Task: Below is a block of records. Copy every line in it that contains the word "repair".
====== Stored data ======
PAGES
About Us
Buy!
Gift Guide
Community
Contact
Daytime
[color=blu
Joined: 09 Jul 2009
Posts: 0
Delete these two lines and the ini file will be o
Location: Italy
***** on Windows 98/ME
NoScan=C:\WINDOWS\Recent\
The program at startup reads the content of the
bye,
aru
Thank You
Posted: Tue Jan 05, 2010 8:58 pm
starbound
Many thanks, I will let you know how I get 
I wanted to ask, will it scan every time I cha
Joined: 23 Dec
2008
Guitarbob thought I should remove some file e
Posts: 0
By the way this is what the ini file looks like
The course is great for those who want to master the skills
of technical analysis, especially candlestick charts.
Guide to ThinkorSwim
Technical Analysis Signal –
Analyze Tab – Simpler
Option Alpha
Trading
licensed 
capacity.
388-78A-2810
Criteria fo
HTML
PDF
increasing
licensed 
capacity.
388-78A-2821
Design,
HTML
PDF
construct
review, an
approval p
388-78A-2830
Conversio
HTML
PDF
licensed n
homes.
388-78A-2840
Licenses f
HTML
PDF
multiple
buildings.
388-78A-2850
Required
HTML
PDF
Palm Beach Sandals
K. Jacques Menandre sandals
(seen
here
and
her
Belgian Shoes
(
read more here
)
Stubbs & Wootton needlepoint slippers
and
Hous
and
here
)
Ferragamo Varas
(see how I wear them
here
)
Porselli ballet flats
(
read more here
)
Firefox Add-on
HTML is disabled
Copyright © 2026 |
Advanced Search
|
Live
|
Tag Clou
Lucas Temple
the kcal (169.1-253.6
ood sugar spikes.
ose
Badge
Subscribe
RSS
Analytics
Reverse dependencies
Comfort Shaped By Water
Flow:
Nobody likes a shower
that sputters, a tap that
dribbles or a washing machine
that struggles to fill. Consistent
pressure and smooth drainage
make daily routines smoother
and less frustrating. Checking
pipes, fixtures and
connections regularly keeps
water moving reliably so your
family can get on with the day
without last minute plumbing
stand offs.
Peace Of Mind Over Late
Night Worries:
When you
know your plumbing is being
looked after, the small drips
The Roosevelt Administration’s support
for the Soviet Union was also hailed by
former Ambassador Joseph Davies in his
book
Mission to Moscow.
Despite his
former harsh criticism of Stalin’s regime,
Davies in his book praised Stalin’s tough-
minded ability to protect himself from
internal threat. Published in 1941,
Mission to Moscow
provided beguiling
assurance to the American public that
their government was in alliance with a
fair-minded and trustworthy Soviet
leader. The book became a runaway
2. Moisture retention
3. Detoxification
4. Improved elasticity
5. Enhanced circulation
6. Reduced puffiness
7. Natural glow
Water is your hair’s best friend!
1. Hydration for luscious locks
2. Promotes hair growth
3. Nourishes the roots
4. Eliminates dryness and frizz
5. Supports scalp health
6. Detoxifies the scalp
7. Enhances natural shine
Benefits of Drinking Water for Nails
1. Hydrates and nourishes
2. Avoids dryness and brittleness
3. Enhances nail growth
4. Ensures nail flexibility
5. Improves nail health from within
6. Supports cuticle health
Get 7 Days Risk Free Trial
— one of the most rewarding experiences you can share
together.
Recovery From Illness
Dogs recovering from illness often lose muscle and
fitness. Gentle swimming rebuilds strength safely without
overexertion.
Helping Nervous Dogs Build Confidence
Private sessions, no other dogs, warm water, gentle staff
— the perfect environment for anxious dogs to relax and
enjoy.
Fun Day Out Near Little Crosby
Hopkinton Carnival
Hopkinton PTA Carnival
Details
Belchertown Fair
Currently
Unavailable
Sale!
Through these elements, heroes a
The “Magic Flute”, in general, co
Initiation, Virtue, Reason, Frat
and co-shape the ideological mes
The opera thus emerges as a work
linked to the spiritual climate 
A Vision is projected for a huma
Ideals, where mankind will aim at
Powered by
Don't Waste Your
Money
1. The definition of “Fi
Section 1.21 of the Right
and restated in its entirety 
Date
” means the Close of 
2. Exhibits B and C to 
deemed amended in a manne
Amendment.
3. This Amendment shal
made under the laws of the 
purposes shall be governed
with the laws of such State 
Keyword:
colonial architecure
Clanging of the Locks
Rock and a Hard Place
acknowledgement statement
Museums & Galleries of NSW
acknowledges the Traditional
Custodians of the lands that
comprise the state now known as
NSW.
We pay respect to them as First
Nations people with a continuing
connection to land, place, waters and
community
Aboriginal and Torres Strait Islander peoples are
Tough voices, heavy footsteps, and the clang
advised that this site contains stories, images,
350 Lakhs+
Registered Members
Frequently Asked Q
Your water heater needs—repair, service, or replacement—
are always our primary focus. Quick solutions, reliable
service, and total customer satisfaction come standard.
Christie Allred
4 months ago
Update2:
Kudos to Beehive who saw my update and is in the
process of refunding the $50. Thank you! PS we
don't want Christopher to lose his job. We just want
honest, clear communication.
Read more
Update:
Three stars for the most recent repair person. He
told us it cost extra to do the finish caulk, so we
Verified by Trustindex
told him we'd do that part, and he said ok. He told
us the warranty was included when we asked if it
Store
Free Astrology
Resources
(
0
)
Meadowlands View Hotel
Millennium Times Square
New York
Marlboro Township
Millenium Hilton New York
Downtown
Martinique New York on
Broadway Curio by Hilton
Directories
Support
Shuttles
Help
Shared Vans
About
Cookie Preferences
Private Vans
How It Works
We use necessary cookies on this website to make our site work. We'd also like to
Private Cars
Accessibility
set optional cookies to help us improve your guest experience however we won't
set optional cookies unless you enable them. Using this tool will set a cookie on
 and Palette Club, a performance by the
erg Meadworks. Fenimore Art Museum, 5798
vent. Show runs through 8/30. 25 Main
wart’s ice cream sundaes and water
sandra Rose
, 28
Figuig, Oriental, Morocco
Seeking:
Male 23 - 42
======
Completed task:
Your water heater needs—repair, service, or replacement—
Three stars for the most recent repair person. He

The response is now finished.